What is required: Copy out the lines from the one containing "About WDI Publishing" through the one containing "Showing the single result", renaming "Support Center" to "Help Center" and changing nothing else. Return only those lines.

Data to use:
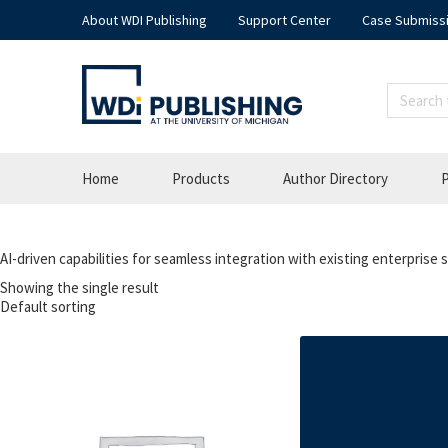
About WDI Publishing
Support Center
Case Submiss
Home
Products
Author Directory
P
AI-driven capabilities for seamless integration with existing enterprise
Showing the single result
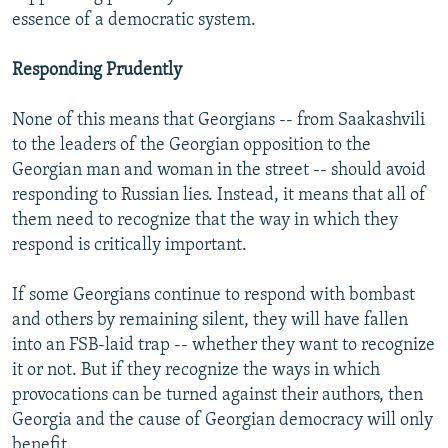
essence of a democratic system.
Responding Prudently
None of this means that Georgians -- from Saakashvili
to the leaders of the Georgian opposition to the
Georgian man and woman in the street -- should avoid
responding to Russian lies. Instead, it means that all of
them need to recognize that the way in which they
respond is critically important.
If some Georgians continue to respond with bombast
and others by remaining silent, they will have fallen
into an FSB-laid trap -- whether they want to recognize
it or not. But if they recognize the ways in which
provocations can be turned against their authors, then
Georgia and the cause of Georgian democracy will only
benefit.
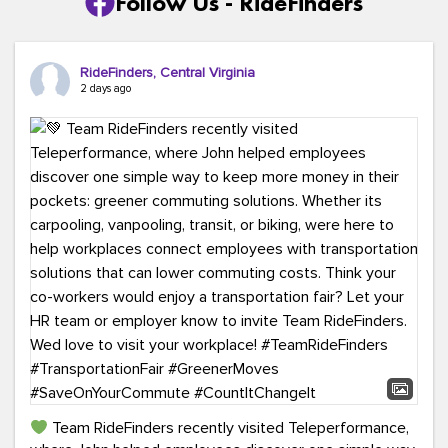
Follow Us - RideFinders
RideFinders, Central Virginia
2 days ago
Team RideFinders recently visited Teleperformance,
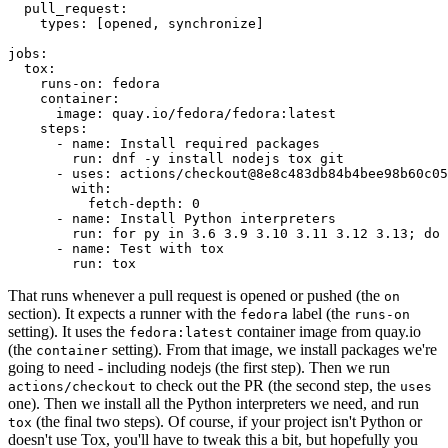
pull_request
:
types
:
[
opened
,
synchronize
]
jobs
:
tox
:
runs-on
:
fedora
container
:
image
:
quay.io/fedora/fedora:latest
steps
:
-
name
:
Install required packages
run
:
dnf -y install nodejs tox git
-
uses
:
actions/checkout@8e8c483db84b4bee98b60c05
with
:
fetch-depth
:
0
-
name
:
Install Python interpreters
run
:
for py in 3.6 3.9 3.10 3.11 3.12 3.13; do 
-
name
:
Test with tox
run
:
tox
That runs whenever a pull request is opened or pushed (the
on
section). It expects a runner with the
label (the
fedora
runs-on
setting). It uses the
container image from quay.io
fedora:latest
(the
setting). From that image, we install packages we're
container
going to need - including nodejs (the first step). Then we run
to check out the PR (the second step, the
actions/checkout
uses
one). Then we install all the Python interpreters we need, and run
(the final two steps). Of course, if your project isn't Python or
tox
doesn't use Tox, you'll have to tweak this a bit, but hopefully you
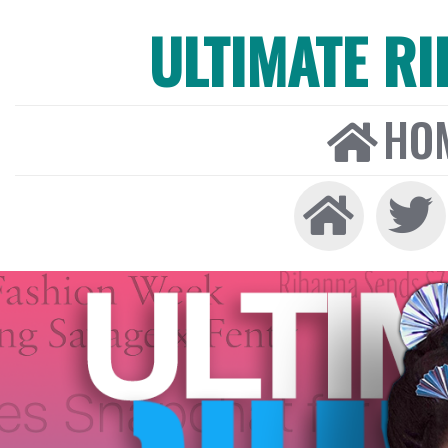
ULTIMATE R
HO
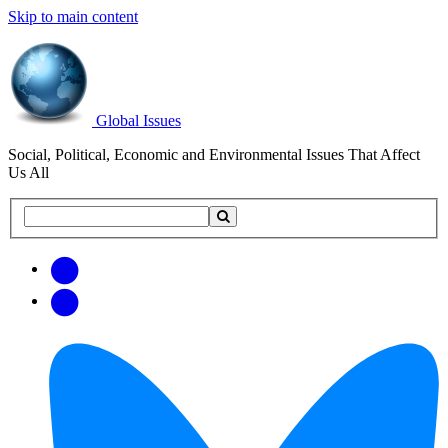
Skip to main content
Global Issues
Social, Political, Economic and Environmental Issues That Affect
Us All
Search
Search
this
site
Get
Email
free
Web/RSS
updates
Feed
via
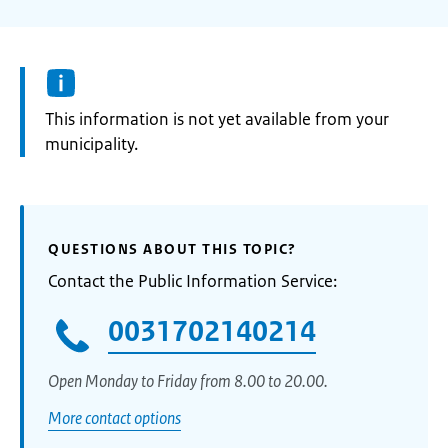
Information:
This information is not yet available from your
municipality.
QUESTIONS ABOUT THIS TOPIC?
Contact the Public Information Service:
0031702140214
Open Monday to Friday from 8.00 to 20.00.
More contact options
---
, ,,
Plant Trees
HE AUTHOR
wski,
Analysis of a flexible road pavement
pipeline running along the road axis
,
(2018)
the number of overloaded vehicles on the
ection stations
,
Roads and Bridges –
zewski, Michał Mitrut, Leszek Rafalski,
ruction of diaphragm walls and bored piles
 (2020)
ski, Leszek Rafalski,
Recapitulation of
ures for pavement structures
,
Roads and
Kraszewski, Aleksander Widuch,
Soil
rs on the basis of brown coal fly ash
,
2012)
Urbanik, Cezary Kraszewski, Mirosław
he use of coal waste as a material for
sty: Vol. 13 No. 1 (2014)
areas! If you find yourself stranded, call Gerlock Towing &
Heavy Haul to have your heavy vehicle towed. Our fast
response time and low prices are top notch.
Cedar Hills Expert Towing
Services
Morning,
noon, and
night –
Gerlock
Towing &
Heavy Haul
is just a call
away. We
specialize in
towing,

Task result:
About WDI Publishing
Help Center
Case Submiss
Home
Products
Author Directory
P
AI-driven capabilities for seamless integration with existing enterprise
Showing the single result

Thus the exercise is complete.